Why We Picked This
Theda Berry: In the context of Muddy Waters’ catalog, Fathers and Sons was his biggest mainstream success, after his psychedelic detour with Electric Mud and trying to get his older fans back with After the Rain. Other than its obvious success, what about this album makes it the right fit for Classics?
Andrew Winistorfer, Vinyl Me, Please Classics A&R: That’s kind of a two-pronged answer, because, first, sometime early this year, in March or April, we got told by Universal that we should look at the Chess catalog, and basically anything that they hadn't reissued and was probably fair game for Classics if we wanted it. It’s like we got tossed the keys to the Chess catalog.
I knew immediately we should look at Muddy Waters’ LPs, though, because Muddy Waters is arguably the biggest blues guitarist of all time, like, even if you’re only vaguely aware of the blues, you know Muddy Waters’ name. He’s like the Miles Davis of the blues; he’s the name that if you have no other point of context, he’s the guy. When doing a dive into the Muddy Waters catalog, I immediately identified this Fathers and Sons record, because it hadn’t been reissued on vinyl in the U.S. since the ’80s and it’s an interesting record story-wise, because in addition to it — like you said — being his biggest-selling LP, this is a record that conceptually was kind of answering for the fact that Muddy Waters in the late ’60s was a clear influence on a lot of rock bands that were really popular, like the Rolling Stones, the Beatles. He had an impact on all of what became popular rock music. But he himself, like you said, tried to do their version of his music on Electric Mud, and that just didn’t work. It wasn’t — it’s not real Muddy Waters, and so this is an album where it’s him doing the classic blues stuff, and a lot of the songs he does on this record are Willie Dixon classics, the main songwriter at Chess Records. Then his backing band is mostly the white guys who were influenced by him. He’s got Paul Butterfield and Mike Bloomfield from the Paul Butterfield Blues Band, Duck Dunn, the bass player from Booker T. & the M.G.’s. And I think it’s reflected in the cover of this record that it’s Muddy Waters the god reaching his hand out to these white musicians who were clearly influenced by him, and it was in LP form, it was him kind of bridging that generational gap, saying, “I influenced all of this stuff, here’s my version,” like, here’s the O.G., this is the straight-dope version of this.
Yeah, absolutely. And the rest of my questions sort of circle around that idea: the album name is Fathers and Sons, which really gets to that idea of Waters and Otis Spann as the fathers passing down knowledge and musical inheritance to all the white, young players in this band. And now, we’re reissuing it, which is cool because it’s going to potentially go to a new generation on top of that of people who haven’t necessarily been directly exposed to this.
We’re bringing it to people who are a generation even younger, at least.
Probably even two. And you mentioned the cover, too, and I was definitely going to bring that up talking about the packaging, because it is just almost goofy, how it’s a reinterpretation of “The Creation of Adam” part of the Sistine Chapel.

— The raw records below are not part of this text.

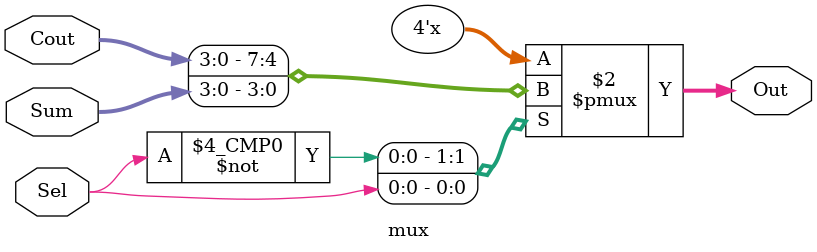
<source format=v>
`timescale 1ns / 1ps


module adder4(
    input [3:0] A,
    input [3:0] B,
    output [3:0] S,
    output CO);
    
    wire [3:0] Cout;
    wire Cin;
    assign Cin = 1'b0;
    
    adder1 add0(.A(A[0]), .B(B[0]), .CI(Cin), .S(S[0]), .CO(Cout[0]));
    adder1 add1(.A(A[1]), .B(B[1]), .CI(Cout[0]), .S(S[1]), .CO(Cout[1]));
    adder1 add2(.A(A[2]), .B(B[2]), .CI(Cout[1]), .S(S[2]), .CO(Cout[2]));
    adder1 add3(.A(A[3]), .B(B[3]), .CI(Cout[2]), .S(S[3]), .CO(Cout[3]));
    assign CO = Cout[3];
    
    
endmodule

module sevenseg(sum, display);
    input [3:0] sum;
    output reg [6:0] display;
    always@(sum)
    begin
        case(sum)
            4'b0000: display = 7'b0000001;
            4'b0001: display = 7'b1001111;
            4'b0010: display = 7'b0010010;
            4'b0011: display = 7'b0000110;
            4'b0100: display = 7'b1001100;
            4'b0101: display = 7'b0100100;
            4'b0110: display = 7'b0100000;
            4'b0111: display = 7'b0001111;
            4'b1000: display = 7'b0000000;
            4'b1001: display = 7'b0001100;
        endcase
    end
endmodule

module mux(Sum, Cout, Sel, Out);
    input [3:0] Sum;
    input [3:0] Cout;
    input Sel;
    output reg [3:0] Out;
    
    always @(*)
    begin 
        case(Sel)
            1'b0: Out = Cout;
            1'b1: Out = Sum;
        endcase
    end
    
endmodule

</source>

It’s this really known painting, and then this kind of goofy — we’ve had like four in a row for Classics with these iconic, incredible covers that you want to frame in your house. And cool, weird timepieces. If you put that out today, it would not take very long for you to be like completely scorched on Twitter. Like, you would be completely memed to death within like an hour after posting it. So, it’s not around very often anymore.

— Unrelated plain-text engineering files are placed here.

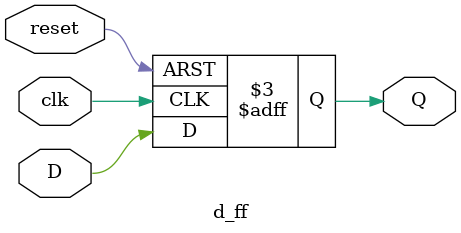
<source format=v>
`timescale 1ns / 1ps
/*************************************************************************************
*	File Name: 
*	Project:		Shift Register
*	Designer:	Liam Gogley
*	Email:		liam.gogley@linux.com
*	Rev. Date:	2016-02-06
*
*	Purpose:
*
*	Notes:
*************************************************************************************/
module d_ff( clk, reset, D, Q );
	input D, clk, reset;
	output reg Q;
	
	always@(posedge clk or posedge reset)
	begin
		if (reset == 1'b1)
				Q <= 1'b0;
		else
				Q <= D;
	end
endmodule

</source>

It’s a really funny mix of a very sincere, intentional use of a really known cultural image, but then also in this kind of — they had to think it was a little bit funny, to have their version of Adam wearing sunglasses and just kind of reclining on the ground; it’s an odd mix of sincere and funny.
It’s not very often that a cover is such a perfect metaphor for the record. You can say the story of this record and then show people the cover and, like, the entire story is encapsulated in the cover.

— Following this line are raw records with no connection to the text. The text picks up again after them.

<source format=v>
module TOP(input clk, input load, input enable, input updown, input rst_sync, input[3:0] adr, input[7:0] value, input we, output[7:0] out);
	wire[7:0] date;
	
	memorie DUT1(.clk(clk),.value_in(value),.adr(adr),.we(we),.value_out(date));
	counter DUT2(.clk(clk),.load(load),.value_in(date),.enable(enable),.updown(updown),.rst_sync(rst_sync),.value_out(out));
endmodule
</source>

And the Listening Notes from Erin Osmon go like really in-depth about all of the context surrounding the album, but it is all so obviously there, in the name of the album and how it came to be and this cover art, it kind of all fits with the story of these older musicians sort of showing a newer generation how to do it, and then making this collaborative thing.
Remastering And Package Details
Moving on to remastering and package details, what are things to note about the packaging for this one?
This is the second Classics album that we’ve done that’s a double LP. The first one was Miles Davis and John Coltrane, our live album set, and this is actually sort of an LP split in two LPs of one that’s studio material and one that is live. So the second LP is completely live. It’s on 180-gram black vinyl, like we do for every Classics record.
This one was remastered by Kevin Gray, the guy that we try to use for most of the Classics records, and lacquers were cut by him. And it’s in a tip-on gatefold jacket, as well. As you said, Listening Notes by Erin Osmon; if you’re following Vinyl Me, Please, she wrote the booklet for Townes Van Zandt’s For the Sake of the Song, our Essentials Record of the Month in October.